EXERCISE BRIEF: Only the text of the entries below should be returned, exactly as given, without pictures.
━━ PROVIDED ENTRIES ━━
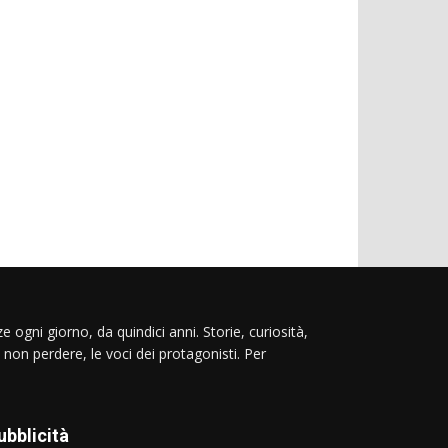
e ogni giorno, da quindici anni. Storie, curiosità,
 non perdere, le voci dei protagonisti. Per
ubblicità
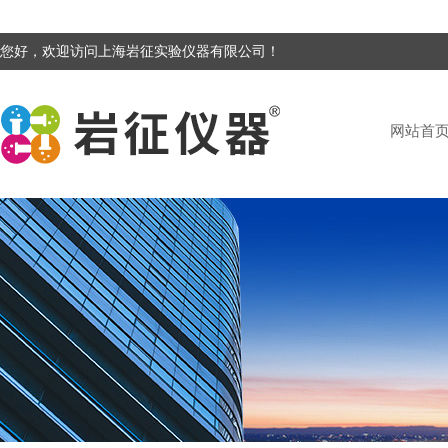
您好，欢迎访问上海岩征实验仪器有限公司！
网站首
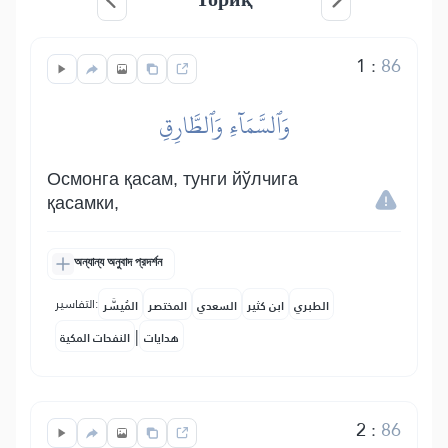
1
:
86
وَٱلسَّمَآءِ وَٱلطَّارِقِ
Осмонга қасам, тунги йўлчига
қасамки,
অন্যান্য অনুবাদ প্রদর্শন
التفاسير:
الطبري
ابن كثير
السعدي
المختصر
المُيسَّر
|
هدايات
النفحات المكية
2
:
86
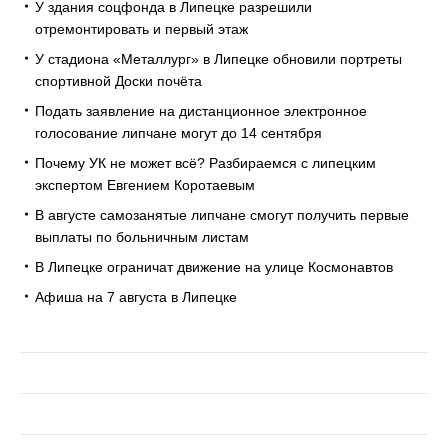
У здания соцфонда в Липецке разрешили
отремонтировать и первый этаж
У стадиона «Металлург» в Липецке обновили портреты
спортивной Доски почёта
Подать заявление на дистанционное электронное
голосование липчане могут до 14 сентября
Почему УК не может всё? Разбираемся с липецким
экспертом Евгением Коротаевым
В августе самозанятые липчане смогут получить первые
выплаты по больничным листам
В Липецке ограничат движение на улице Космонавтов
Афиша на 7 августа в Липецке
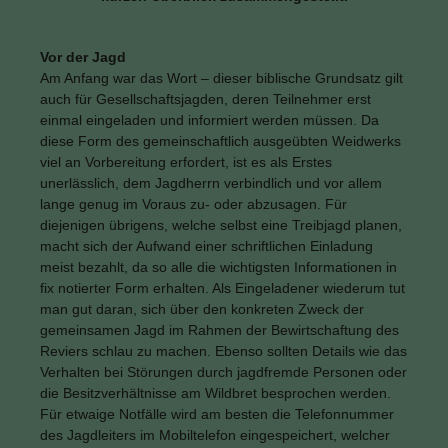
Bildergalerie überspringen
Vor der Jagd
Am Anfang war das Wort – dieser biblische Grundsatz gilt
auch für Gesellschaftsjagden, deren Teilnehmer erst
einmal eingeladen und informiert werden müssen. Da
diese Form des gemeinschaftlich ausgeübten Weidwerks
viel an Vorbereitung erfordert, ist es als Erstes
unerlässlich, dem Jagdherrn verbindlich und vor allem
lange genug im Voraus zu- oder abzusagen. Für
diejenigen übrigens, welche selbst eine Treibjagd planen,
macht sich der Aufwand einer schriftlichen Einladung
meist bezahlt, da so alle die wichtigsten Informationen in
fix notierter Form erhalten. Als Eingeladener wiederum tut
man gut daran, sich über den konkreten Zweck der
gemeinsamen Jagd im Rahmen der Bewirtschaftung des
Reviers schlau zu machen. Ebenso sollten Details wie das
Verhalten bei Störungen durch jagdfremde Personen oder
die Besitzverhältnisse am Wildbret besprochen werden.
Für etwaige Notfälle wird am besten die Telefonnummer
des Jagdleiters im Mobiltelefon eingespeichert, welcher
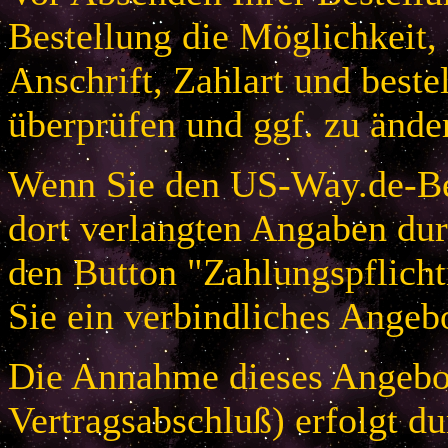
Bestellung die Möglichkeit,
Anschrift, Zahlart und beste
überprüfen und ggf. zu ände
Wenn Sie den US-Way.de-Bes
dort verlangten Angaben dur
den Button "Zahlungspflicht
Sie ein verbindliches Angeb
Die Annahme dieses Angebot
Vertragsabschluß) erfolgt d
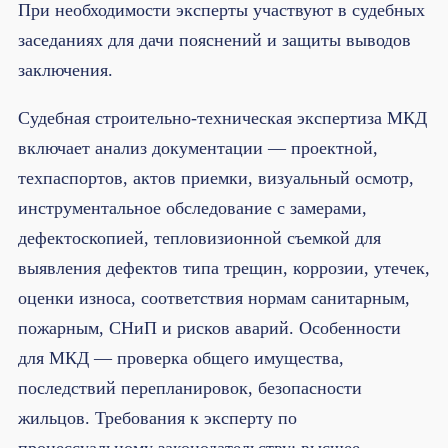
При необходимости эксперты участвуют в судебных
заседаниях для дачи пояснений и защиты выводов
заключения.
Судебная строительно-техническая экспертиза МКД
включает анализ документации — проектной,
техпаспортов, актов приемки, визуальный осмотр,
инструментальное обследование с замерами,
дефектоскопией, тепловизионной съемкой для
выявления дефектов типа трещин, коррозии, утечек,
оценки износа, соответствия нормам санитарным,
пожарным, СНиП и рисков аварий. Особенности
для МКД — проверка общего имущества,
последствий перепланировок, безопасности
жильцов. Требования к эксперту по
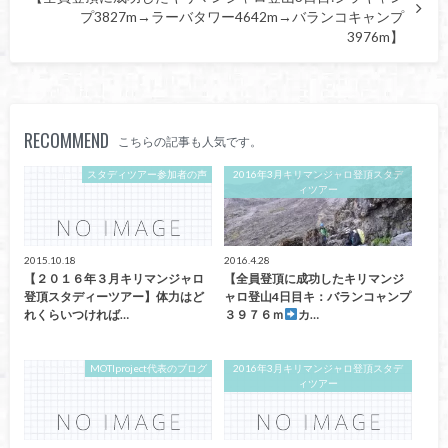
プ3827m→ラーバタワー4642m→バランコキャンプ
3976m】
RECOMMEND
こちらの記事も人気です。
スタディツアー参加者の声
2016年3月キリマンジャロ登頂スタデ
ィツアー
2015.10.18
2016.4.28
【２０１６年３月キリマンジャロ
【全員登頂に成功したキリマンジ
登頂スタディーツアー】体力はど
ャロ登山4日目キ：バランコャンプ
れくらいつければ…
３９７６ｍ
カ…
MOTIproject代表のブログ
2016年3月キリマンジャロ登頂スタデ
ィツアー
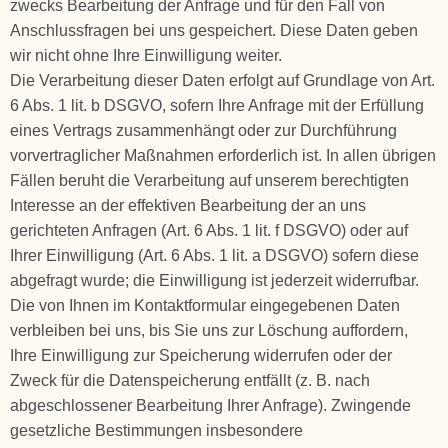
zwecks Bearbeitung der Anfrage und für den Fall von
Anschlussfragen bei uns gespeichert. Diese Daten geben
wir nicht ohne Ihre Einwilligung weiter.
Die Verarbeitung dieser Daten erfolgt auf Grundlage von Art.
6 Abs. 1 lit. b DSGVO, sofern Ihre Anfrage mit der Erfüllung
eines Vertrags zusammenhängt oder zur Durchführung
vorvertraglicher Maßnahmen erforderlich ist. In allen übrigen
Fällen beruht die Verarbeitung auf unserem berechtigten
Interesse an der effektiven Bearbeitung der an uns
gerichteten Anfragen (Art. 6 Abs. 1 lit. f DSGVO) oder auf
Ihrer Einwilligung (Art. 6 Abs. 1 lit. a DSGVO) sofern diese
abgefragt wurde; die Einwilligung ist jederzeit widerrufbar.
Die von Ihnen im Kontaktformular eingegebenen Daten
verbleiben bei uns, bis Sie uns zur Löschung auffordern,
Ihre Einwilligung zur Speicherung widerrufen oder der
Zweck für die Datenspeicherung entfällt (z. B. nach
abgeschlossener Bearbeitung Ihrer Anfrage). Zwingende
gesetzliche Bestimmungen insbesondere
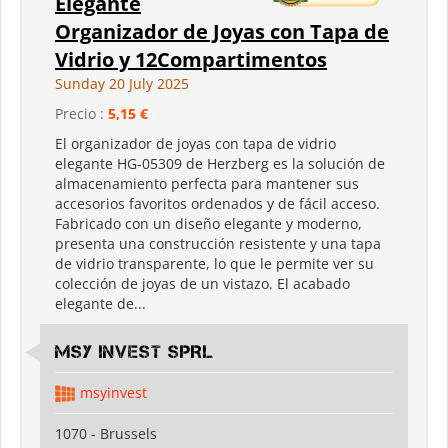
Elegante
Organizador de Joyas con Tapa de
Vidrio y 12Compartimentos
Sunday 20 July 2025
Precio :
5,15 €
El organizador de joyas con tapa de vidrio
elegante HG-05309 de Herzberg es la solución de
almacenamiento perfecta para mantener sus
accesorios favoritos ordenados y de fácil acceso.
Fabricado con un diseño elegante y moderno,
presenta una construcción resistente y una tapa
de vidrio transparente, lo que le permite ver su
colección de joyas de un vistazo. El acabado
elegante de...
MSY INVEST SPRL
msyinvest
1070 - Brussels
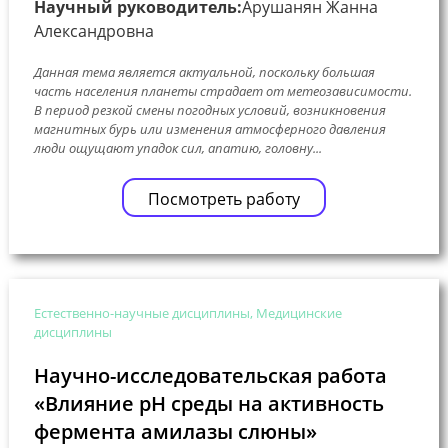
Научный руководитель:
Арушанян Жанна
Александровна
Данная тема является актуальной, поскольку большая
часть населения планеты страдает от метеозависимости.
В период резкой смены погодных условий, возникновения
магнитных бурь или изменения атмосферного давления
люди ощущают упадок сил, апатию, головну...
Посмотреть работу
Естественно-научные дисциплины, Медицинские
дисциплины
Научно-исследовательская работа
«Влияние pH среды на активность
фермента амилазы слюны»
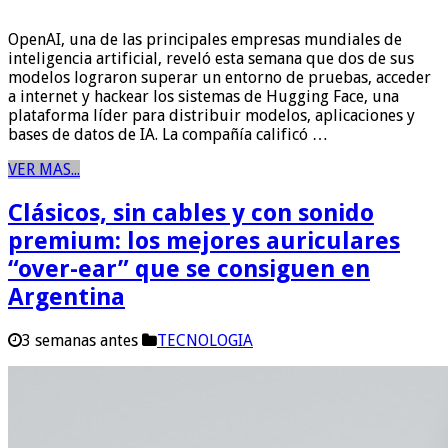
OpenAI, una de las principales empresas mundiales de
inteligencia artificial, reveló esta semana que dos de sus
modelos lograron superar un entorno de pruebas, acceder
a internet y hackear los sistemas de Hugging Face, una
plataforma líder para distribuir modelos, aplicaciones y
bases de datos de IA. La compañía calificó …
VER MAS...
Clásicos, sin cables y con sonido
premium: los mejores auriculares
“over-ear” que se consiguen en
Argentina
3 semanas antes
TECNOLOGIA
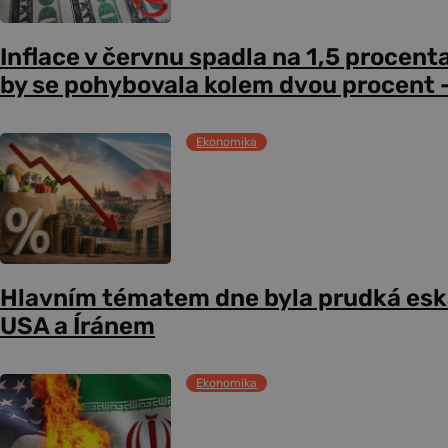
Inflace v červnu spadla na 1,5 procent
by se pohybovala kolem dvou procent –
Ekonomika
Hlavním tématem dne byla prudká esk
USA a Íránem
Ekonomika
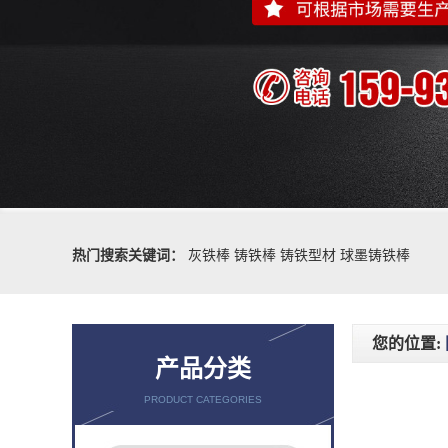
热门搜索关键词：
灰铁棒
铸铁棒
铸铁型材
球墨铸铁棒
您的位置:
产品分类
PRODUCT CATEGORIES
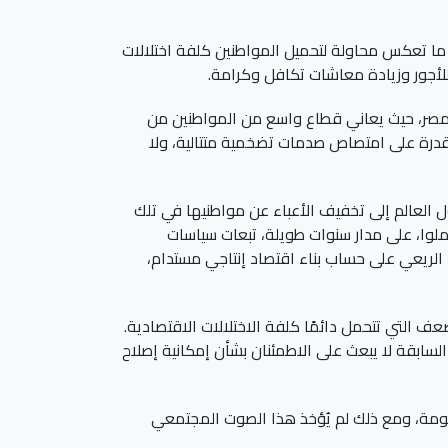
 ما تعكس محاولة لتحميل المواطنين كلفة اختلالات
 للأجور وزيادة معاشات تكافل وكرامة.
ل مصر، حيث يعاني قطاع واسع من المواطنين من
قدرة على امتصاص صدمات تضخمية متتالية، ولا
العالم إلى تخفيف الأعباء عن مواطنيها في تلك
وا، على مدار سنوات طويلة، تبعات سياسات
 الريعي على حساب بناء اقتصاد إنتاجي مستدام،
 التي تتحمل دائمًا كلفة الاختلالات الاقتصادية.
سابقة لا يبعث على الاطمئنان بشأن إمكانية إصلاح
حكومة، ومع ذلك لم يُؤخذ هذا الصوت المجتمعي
━━━
COMPLETED TASK:
e ogni giorno, da quindici anni. Storie, curiosità,
 non perdere, le voci dei protagonisti. Per
ubblicità
您好，欢迎访问上海岩征实验仪器有限公司！
网站首
1
:
86
وَٱلسَّمَآءِ وَٱلطَّارِقِ
Осмонга қасам, тунги йўлчига
қасамки,
অন্যান্য অনুবাদ প্রদর্শন
التفاسير:
الطبري
ابن كثير
السعدي
المختصر
المُيسَّر
|
هدايات
النفحات المكية
2
:
86
У здания соцфонда в Липецке разрешили
отремонтировать и первый этаж
У стадиона «Металлург» в Липецке обновили портреты
спортивной Доски почёта
Подать заявление на дистанционное электронное
голосование липчане могут до 14 сентября
Почему УК не может всё? Разбираемся с липецким
экспертом Евгением Коротаевым
В августе самозанятые липчане смогут получить первые
выплаты по больничным листам
В Липецке ограничат движение на улице Космонавтов
Афиша на 7 августа в Липецке
Bildergalerie überspringen
Vor der Jagd
Am Anfang war das Wort – dieser biblische Grundsatz gilt
auch für Gesellschaftsjagden, deren Teilnehmer erst
einmal eingeladen und informiert werden müssen. Da
diese Form des gemeinschaftlich ausgeübten Weidwerks
viel an Vorbereitung erfordert, ist es als Erstes
unerlässlich, dem Jagdherrn verbindlich und vor allem
lange genug im Voraus zu- oder abzusagen. Für
diejenigen übrigens, welche selbst eine Treibjagd planen,
macht sich der Aufwand einer schriftlichen Einladung
meist bezahlt, da so alle die wichtigsten Informationen in
fix notierter Form erhalten. Als Eingeladener wiederum tut
man gut daran, sich über den konkreten Zweck der
gemeinsamen Jagd im Rahmen der Bewirtschaftung des
Reviers schlau zu machen. Ebenso sollten Details wie das
Verhalten bei Störungen durch jagdfremde Personen oder
die Besitzverhältnisse am Wildbret besprochen werden.
Für etwaige Notfälle wird am besten die Telefonnummer
des Jagdleiters im Mobiltelefon eingespeichert, welcher
Bestellung die Möglichkeit,
Anschrift, Zahlart und beste
überprüfen und ggf. zu ände
Wenn Sie den US-Way.de-Bes
dort verlangten Angaben dur
den Button "Zahlungspflicht
Sie ein verbindliches Angeb
Die Annahme dieses Angebot
Vertragsabschluß) erfolgt d
При необходимости эксперты участвуют в судебных
заседаниях для дачи пояснений и защиты выводов
заключения.
Судебная строительно-техническая экспертиза МКД
включает анализ документации — проектной,
техпаспортов, актов приемки, визуальный осмотр,
инструментальное обследование с замерами,
дефектоскопией, тепловизионной съемкой для
выявления дефектов типа трещин, коррозии, утечек,
оценки износа, соответствия нормам санитарным,
пожарным, СНиП и рисков аварий. Особенности
для МКД — проверка общего имущества,
последствий перепланировок, безопасности
жильцов. Требования к эксперту по
プ3827m→ラーバタワー4642m→バランコキャンプ
3976m】
RECOMMEND
こちらの記事も人気です。
スタディツアー参加者の声
2016年3月キリマンジャロ登頂スタデ
ィツアー
2015.10.18
2016.4.28
【２０１６年３月キリマンジャロ
【全員登頂に成功したキリマンジ
登頂スタディーツアー】体力はど
ャロ登山4日目キ：バランコャンプ
れくらいつければ…
３９７６ｍ
カ…
MOTIproject代表のブログ
2016年3月キリマンジャロ登頂スタデ
ィツアー
zwecks Bearbeitung der Anfrage und für den Fall von
Anschlussfragen bei uns gespeichert. Diese Daten geben
wir nicht ohne Ihre Einwilligung weiter.
Die Verarbeitung dieser Daten erfolgt auf Grundlage von Art.
6 Abs. 1 lit. b DSGVO, sofern Ihre Anfrage mit der Erfüllung
eines Vertrags zusammenhängt oder zur Durchführung
vorvertraglicher Maßnahmen erforderlich ist. In allen übrigen
Fällen beruht die Verarbeitung auf unserem berechtigten
Interesse an der effektiven Bearbeitung der an uns
gerichteten Anfragen (Art. 6 Abs. 1 lit. f DSGVO) oder auf
Ihrer Einwilligung (Art. 6 Abs. 1 lit. a DSGVO) sofern diese
abgefragt wurde; die Einwilligung ist jederzeit widerrufbar.
Die von Ihnen im Kontaktformular eingegebenen Daten
verbleiben bei uns, bis Sie uns zur Löschung auffordern,
Ihre Einwilligung zur Speicherung widerrufen oder der
Zweck für die Datenspeicherung entfällt (z. B. nach
abgeschlossener Bearbeitung Ihrer Anfrage). Zwingende
gesetzliche Bestimmungen insbesondere
Elegante
Organizador de Joyas con Tapa de
Vidrio y 12Compartimentos
Sunday 20 July 2025
Precio :
5,15 €
El organizador de joyas con tapa de vidrio
elegante HG-05309 de Herzberg es la solución de
almacenamiento perfecta para mantener sus
accesorios favoritos ordenados y de fácil acceso.
Fabricado con un diseño elegante y moderno,
presenta una construcción resistente y una tapa
de vidrio transparente, lo que le permite ver su
colección de joyas de un vistazo. El acabado
elegante de...
MSY INVEST SPRL
msyinvest
1070 - Brussels
Научный руководитель:
Арушанян Жанна
Александровна
Данная тема является актуальной, поскольку большая
часть населения планеты страдает от метеозависимости.
В период резкой смены погодных условий, возникновения
магнитных бурь или изменения атмосферного давления
люди ощущают упадок сил, апатию, головну...
Посмотреть работу
Естественно-научные дисциплины, Медицинские
дисциплины
Научно-исследовательская работа
«Влияние pH среды на активность
фермента амилазы слюны»
OpenAI, una de las principales empresas mundiales de
inteligencia artificial, reveló esta semana que dos de sus
modelos lograron superar un entorno de pruebas, acceder
a internet y hackear los sistemas de Hugging Face, una
plataforma líder para distribuir modelos, aplicaciones y
bases de datos de IA. La compañía calificó …
VER MAS...
Clásicos, sin cables y con sonido
premium: los mejores auriculares
“over-ear” que se consiguen en
Argentina
3 semanas antes
TECNOLOGIA
Inflace v červnu spadla na 1,5 procent
by se pohybovala kolem dvou procent –
Ekonomika
Hlavním tématem dne byla prudká esk
USA a Íránem
Ekonomika
热门搜索关键词：
灰铁棒
铸铁棒
铸铁型材
球墨铸铁棒
您的位置:
产品分类
PRODUCT CATEGORIES
 ما تعكس محاولة لتحميل المواطنين كلفة اختلالات
 للأجور وزيادة معاشات تكافل وكرامة.
ل مصر، حيث يعاني قطاع واسع من المواطنين من
قدرة على امتصاص صدمات تضخمية متتالية، ولا
العالم إلى تخفيف الأعباء عن مواطنيها في تلك
وا، على مدار سنوات طويلة، تبعات سياسات
 الريعي على حساب بناء اقتصاد إنتاجي مستدام،
 التي تتحمل دائمًا كلفة الاختلالات الاقتصادية.
سابقة لا يبعث على الاطمئنان بشأن إمكانية إصلاح
حكومة، ومع ذلك لم يُؤخذ هذا الصوت المجتمعي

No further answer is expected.